**AIM:** According to the passage on the board of equalization, when did the board raise the value of the railroad property?

**SUPPLIED PASSAGE:**
- - - - -
The course pursued by the board of equalization, in reaching its conclusions as to the value of the capital stock, as well as that of the tangible property, seems to us to be peculiarly objectionable, and of such a character as not to commend it to the favor of a court of equity. The law required that every person, company or corporation, owning, operating or constructing a railroad in the state, should return sworn lists or schedules of his or its taxable property, and make out and file with the proper authorities a statement showing the property held for light of way, the length of the main and all side and second tracks and turnouts in each county, city, town and village, in which the railroad existed; in a word, that the officers of the railroad company should return schedules of all the property of every kind, and specifying the nature of the property, as well as its value. These returns were to be under oath, as prescribed by law. As stated in the bills which have come under our observation, all this was done in every instance, so that there was placed before the proper authorities, the specific character and value of the property of the corporation. After all this was done, the board of equalization, without notice to the parties, without a re-assessment or re-valuation, without any hearing, and without giving the parties an opportunity to be heard, arbitrarily raised the value of property, in some instances doubling, and more than doubling, its value, without hearing any additional evidence, without itself possessing any peculiar knowledge upon the subject, and immediately, as it appears, before its final adjournment. Can it be contended that such a proceeding as this, under the circumstances which have been detailed, can be sanctioned by a court of equity?
- - - - -
Stored records:
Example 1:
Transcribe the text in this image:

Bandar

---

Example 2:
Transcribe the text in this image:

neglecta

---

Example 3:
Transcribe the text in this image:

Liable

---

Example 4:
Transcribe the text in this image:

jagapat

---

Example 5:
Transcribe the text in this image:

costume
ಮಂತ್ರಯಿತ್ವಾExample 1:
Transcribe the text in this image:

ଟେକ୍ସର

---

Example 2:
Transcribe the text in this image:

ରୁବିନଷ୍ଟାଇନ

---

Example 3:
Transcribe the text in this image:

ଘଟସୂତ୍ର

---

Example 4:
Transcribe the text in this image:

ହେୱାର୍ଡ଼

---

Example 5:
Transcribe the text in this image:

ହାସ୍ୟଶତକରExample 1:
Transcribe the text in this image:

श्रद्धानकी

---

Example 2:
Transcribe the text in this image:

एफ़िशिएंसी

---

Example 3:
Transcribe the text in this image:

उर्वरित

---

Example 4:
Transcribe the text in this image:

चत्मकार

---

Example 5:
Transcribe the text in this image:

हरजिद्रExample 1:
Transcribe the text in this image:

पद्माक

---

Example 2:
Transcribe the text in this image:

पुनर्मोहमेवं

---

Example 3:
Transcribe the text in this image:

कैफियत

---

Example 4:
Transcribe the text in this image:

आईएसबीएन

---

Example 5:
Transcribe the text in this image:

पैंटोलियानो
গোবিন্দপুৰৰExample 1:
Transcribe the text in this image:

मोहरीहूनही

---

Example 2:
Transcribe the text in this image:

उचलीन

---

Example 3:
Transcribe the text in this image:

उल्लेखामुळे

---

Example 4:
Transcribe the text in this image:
- - - - -
**TASK RESULT:** It apparently raised the value immediately before its final adjournment.